Whatever. In any case, "Gentoo Stable" phrase feels unnatural to me and I don't see why anyone would insist on using it. "Gentoo" itself is a highly configurable distro where you can easily mix and match various versions of the packages, use different versions of gcc or even use different non-gcc compilers for some selected packages. Also keep in mind that upstream FSF gcc-4.7.1 is even not a point-zero release, that's a compiler with a bunch of bugs ironed out already. I don't understand your prejudice against it.
The plain fact here is that Ubuntu clearly underperformed in this test. It's up to somebody to run the benchmark on a properly configured linaro/ubuntu system (using 'performance' frequency scaling governor) with a better compiler and share the results.
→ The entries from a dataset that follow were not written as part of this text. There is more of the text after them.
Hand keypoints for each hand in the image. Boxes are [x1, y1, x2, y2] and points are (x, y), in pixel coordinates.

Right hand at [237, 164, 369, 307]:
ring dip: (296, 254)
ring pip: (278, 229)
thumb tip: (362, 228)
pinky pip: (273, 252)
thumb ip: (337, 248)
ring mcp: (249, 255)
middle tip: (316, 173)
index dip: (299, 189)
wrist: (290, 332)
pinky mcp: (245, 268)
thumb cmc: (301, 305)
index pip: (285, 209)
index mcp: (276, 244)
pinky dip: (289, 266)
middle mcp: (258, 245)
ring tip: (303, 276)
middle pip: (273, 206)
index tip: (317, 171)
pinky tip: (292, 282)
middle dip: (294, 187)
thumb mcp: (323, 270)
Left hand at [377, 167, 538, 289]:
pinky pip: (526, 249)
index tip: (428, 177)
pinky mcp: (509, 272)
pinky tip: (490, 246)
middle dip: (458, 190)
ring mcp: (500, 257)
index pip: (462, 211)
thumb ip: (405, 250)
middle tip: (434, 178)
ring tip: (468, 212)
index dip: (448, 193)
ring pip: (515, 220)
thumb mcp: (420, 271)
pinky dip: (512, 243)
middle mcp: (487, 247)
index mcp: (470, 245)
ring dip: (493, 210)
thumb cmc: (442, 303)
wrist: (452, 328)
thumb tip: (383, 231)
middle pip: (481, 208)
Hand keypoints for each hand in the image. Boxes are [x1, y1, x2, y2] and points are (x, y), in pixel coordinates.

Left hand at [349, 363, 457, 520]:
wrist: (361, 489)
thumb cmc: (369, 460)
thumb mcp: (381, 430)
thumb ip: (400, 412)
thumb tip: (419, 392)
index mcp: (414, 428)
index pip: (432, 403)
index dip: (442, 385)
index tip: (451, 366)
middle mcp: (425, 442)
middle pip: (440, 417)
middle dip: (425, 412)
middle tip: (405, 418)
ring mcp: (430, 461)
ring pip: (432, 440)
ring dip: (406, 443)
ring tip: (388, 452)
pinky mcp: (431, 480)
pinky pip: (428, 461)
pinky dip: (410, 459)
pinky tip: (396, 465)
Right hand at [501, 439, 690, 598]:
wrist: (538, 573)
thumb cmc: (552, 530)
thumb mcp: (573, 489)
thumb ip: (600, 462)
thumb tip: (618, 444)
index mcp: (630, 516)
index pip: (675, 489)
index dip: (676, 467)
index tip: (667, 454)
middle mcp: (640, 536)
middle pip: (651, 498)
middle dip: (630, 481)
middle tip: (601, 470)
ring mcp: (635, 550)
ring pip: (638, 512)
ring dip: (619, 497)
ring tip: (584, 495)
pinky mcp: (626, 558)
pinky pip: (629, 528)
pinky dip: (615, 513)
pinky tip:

BTW, the first initial Ubuntu 11.10 phoronix benchmark on Pandaboard ES showed such abysmal performance that it even got me motivated to register in this forum (because somebody was wrong on the Internet!). So I had posted my own results from a similar 1.2GHz dual-core Cortex-A9 board for comparison and it used stable Gentoo with gcc 4.5 at that time (versus newer ubuntu gcc 4.6). There were some Ubuntu performance improvements since that time, which were depicted on phoronix as kinda "Ubuntu being on the forefront of ARM development" and not just "sore losers are catching up"
Seriously, linaro is doing a lot of gcc related ARM work which eventually gets accepted in upstream gcc and deserves credit for this. But I get a feeling that the end users are treated as guinea pigs and the effect of a lot of minor incremental improvements gets eclipsed by some stupid bugs which ruin the overall performance in Ubuntu distro.
About Gentoo compilation time. When using Gentoo for desktop (kernel, xorg, kde, firefox, libreoffice and quite a pack of other software) , on a standard quad-core (phenom II, core i first generation), the complete tree reemerge takes about 14 hours. But you hardly ever do this, because since glibc and gcc are usually kept same, packages are emerged or updated, as well as their dependencies, but never the whole system. I found Gentoo to be far easier to maintain than Arch.
This was a Linaro vs Gentoo bench. And in that respect, it failed. The only thing you can do then, is to ignore the Gentoo results and look at the Linaro numbers. And in that case, you don't have anything to compare them against. So how can you draw any conclusions about the governor? It takes at least two in order to perform any kind of comparison.
I'm not drawing any conclusions about the governor. The conclusions are about the "Ubuntu-based Linaro 12.08" as a whole.
You have the results from some other linux distro (which happens to be not "Stable Gentoo", but who cares).It takes at least two in order to perform any kind of comparison.
Last edited by ssvb; 09-09-2012 at 04:01 PM.